-- The data follows --

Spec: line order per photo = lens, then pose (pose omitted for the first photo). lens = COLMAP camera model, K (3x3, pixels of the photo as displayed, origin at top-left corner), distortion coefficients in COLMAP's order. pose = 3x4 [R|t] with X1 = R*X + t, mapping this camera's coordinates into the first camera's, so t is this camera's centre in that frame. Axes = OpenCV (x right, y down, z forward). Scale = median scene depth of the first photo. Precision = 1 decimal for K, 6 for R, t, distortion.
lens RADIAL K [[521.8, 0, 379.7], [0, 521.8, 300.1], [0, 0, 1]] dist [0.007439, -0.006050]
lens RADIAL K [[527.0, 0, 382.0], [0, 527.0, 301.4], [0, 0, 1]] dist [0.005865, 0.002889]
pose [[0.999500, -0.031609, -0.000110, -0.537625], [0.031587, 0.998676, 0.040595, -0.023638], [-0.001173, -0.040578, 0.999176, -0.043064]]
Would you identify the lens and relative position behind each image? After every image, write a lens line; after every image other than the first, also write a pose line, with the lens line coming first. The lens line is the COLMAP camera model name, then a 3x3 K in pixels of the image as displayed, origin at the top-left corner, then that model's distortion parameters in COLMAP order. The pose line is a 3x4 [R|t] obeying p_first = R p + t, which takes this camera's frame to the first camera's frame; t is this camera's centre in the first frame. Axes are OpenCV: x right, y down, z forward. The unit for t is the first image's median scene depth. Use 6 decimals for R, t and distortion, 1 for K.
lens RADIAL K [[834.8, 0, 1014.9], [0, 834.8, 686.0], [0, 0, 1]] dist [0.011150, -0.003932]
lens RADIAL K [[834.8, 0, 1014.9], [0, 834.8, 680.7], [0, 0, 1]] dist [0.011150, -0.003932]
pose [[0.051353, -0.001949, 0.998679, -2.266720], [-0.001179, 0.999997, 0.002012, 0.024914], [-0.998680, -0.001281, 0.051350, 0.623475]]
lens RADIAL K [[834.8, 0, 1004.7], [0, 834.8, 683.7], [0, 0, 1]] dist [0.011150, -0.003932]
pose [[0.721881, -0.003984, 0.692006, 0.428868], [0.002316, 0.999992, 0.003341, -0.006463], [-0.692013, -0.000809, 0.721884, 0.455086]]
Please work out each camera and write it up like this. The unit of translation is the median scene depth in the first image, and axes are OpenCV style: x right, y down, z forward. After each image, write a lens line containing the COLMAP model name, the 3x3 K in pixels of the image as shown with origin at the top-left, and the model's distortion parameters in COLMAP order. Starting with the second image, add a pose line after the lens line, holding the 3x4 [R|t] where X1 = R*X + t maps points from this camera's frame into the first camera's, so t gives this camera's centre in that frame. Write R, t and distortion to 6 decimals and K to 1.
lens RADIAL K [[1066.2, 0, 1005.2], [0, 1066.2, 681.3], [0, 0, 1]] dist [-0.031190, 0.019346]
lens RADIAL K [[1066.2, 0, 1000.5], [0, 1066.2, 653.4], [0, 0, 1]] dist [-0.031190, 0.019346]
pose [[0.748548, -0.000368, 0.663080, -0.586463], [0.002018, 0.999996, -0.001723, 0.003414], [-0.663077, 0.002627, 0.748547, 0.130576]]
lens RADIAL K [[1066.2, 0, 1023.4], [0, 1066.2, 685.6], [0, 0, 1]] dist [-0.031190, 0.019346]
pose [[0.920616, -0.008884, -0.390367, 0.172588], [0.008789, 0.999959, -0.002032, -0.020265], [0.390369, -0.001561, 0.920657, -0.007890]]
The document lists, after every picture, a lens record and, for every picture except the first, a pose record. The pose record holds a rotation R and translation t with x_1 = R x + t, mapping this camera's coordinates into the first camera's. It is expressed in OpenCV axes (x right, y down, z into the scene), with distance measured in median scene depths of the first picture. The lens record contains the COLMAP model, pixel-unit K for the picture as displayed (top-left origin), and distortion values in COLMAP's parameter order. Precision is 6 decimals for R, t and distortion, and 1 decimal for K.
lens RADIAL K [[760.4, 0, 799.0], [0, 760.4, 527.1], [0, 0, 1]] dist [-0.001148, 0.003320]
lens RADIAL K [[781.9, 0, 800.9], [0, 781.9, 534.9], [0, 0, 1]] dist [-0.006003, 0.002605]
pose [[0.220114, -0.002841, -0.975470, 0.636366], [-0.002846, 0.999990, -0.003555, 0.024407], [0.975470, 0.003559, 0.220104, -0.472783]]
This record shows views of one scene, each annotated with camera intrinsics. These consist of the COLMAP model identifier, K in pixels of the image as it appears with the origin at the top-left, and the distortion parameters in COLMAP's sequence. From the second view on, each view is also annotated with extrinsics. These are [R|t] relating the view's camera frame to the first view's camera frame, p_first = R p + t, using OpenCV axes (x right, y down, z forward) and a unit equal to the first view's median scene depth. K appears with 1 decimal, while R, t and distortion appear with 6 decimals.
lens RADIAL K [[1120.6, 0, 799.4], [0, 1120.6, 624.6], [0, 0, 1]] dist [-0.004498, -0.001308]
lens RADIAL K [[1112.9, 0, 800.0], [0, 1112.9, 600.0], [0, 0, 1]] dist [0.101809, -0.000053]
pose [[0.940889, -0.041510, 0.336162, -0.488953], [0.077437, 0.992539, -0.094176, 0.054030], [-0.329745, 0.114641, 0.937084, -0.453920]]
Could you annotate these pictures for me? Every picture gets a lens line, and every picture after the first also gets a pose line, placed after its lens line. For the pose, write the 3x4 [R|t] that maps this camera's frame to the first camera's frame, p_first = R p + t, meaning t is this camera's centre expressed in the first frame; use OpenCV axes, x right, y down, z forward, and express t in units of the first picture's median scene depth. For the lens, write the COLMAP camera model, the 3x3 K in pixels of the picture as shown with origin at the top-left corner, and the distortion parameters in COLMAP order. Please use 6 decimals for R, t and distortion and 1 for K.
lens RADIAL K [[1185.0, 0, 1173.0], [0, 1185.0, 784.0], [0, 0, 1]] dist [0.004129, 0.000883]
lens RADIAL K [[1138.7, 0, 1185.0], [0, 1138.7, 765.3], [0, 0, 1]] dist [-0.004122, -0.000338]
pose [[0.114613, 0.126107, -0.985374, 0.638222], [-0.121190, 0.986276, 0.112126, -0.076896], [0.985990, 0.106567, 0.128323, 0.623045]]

-- The data concluded --

▶ _Work to be completed_
Rewrite the rows above, changing every "decimals" to "decimal places" and keeping everything else the same.

▶ _Answer for the task_
Spec: line order per photo = lens, then pose (pose omitted for the first photo). lens = COLMAP camera model, K (3x3, pixels of the photo as displayed, origin at top-left corner), distortion coefficients in COLMAP's order. pose = 3x4 [R|t] with X1 = R*X + t, mapping this camera's coordinates into the first camera's, so t is this camera's centre in that frame. Axes = OpenCV (x right, y down, z forward). Scale = median scene depth of the first photo. Precision = 1 decimal for K, 6 for R, t, distortion.
lens RADIAL K [[521.8, 0, 379.7], [0, 521.8, 300.1], [0, 0, 1]] dist [0.007439, -0.006050]
lens RADIAL K [[527.0, 0, 382.0], [0, 527.0, 301.4], [0, 0, 1]] dist [0.005865, 0.002889]
pose [[0.999500, -0.031609, -0.000110, -0.537625], [0.031587, 0.998676, 0.040595, -0.023638], [-0.001173, -0.040578, 0.999176, -0.043064]]
Would you identify the lens and relative position behind each image? After every image, write a lens line; after every image other than the first, also write a pose line, with the lens line coming first. The lens line is the COLMAP camera model name, then a 3x3 K in pixels of the image as displayed, origin at the top-left corner, then that model's distortion parameters in COLMAP order. The pose line is a 3x4 [R|t] obeying p_first = R p + t, which takes this camera's frame to the first camera's frame; t is this camera's centre in the first frame. Axes are OpenCV: x right, y down, z forward. The unit for t is the first image's median scene depth. Use 6 decimal places for R, t and distortion, 1 for K.
lens RADIAL K [[834.8, 0, 1014.9], [0, 834.8, 686.0], [0, 0, 1]] dist [0.011150, -0.003932]
lens RADIAL K [[834.8, 0, 1014.9], [0, 834.8, 680.7], [0, 0, 1]] dist [0.011150, -0.003932]
pose [[0.051353, -0.001949, 0.998679, -2.266720], [-0.001179, 0.999997, 0.002012, 0.024914], [-0.998680, -0.001281, 0.051350, 0.623475]]
lens RADIAL K [[834.8, 0, 1004.7], [0, 834.8, 683.7], [0, 0, 1]] dist [0.011150, -0.003932]
pose [[0.721881, -0.003984, 0.692006, 0.428868], [0.002316, 0.999992, 0.003341, -0.006463], [-0.692013, -0.000809, 0.721884, 0.455086]]
Please work out each camera and write it up like this. The unit of translation is the median scene depth in the first image, and axes are OpenCV style: x right, y down, z forward. After each image, write a lens line containing the COLMAP model name, the 3x3 K in pixels of the image as shown with origin at the top-left, and the model's distortion parameters in COLMAP order. Starting with the second image, add a pose line after the lens line, holding the 3x4 [R|t] where X1 = R*X + t maps points from this camera's frame into the first camera's, so t gives this camera's centre in that frame. Write R, t and distortion to 6 decimal places and K to 1.
lens RADIAL K [[1066.2, 0, 1005.2], [0, 1066.2, 681.3], [0, 0, 1]] dist [-0.031190, 0.019346]
lens RADIAL K [[1066.2, 0, 1000.5], [0, 1066.2, 653.4], [0, 0, 1]] dist [-0.031190, 0.019346]
pose [[0.748548, -0.000368, 0.663080, -0.586463], [0.002018, 0.999996, -0.001723, 0.003414], [-0.663077, 0.002627, 0.748547, 0.130576]]
lens RADIAL K [[1066.2, 0, 1023.4], [0, 1066.2, 685.6], [0, 0, 1]] dist [-0.031190, 0.019346]
pose [[0.920616, -0.008884, -0.390367, 0.172588], [0.008789, 0.999959, -0.002032, -0.020265], [0.390369, -0.001561, 0.920657, -0.007890]]
The document lists, after every picture, a lens record and, for every picture except the first, a pose record. The pose record holds a rotation R and translation t with x_1 = R x + t, mapping this camera's coordinates into the first camera's. It is expressed in OpenCV axes (x right, y down, z into the scene), with distance measured in median scene depths of the first picture. The lens record contains the COLMAP model, pixel-unit K for the picture as displayed (top-left origin), and distortion values in COLMAP's parameter order. Precision is 6 decimal places for R, t and distortion, and 1 decimal for K.
lens RADIAL K [[760.4, 0, 799.0], [0, 760.4, 527.1], [0, 0, 1]] dist [-0.001148, 0.003320]
lens RADIAL K [[781.9, 0, 800.9], [0, 781.9, 534.9], [0, 0, 1]] dist [-0.006003, 0.002605]
pose [[0.220114, -0.002841, -0.975470, 0.636366], [-0.002846, 0.999990, -0.003555, 0.024407], [0.975470, 0.003559, 0.220104, -0.472783]]
This record shows views of one scene, each annotated with camera intrinsics. These consist of the COLMAP model identifier, K in pixels of the image as it appears with the origin at the top-left, and the distortion parameters in COLMAP's sequence. From the second view on, each view is also annotated with extrinsics. These are [R|t] relating the view's camera frame to the first view's camera frame, p_first = R p + t, using OpenCV axes (x right, y down, z forward) and a unit equal to the first view's median scene depth. K appears with 1 decimal, while R, t and distortion appear with 6 decimal places.
lens RADIAL K [[1120.6, 0, 799.4], [0, 1120.6, 624.6], [0, 0, 1]] dist [-0.004498, -0.001308]
lens RADIAL K [[1112.9, 0, 800.0], [0, 1112.9, 600.0], [0, 0, 1]] dist [0.101809, -0.000053]
pose [[0.940889, -0.041510, 0.336162, -0.488953], [0.077437, 0.992539, -0.094176, 0.054030], [-0.329745, 0.114641, 0.937084, -0.453920]]
Could you annotate these pictures for me? Every picture gets a lens line, and every picture after the first also gets a pose line, placed after its lens line. For the pose, write the 3x4 [R|t] that maps this camera's frame to the first camera's frame, p_first = R p + t, meaning t is this camera's centre expressed in the first frame; use OpenCV axes, x right, y down, z forward, and express t in units of the first picture's median scene depth. For the lens, write the COLMAP camera model, the 3x3 K in pixels of the picture as shown with origin at the top-left corner, and the distortion parameters in COLMAP order. Please use 6 decimal places for R, t and distortion and 1 for K.
lens RADIAL K [[1185.0, 0, 1173.0], [0, 1185.0, 784.0], [0, 0, 1]] dist [0.004129, 0.000883]
lens RADIAL K [[1138.7, 0, 1185.0], [0, 1138.7, 765.3], [0, 0, 1]] dist [-0.004122, -0.000338]
pose [[0.114613, 0.126107, -0.985374, 0.638222], [-0.121190, 0.986276, 0.112126, -0.076896], [0.985990, 0.106567, 0.128323, 0.623045]]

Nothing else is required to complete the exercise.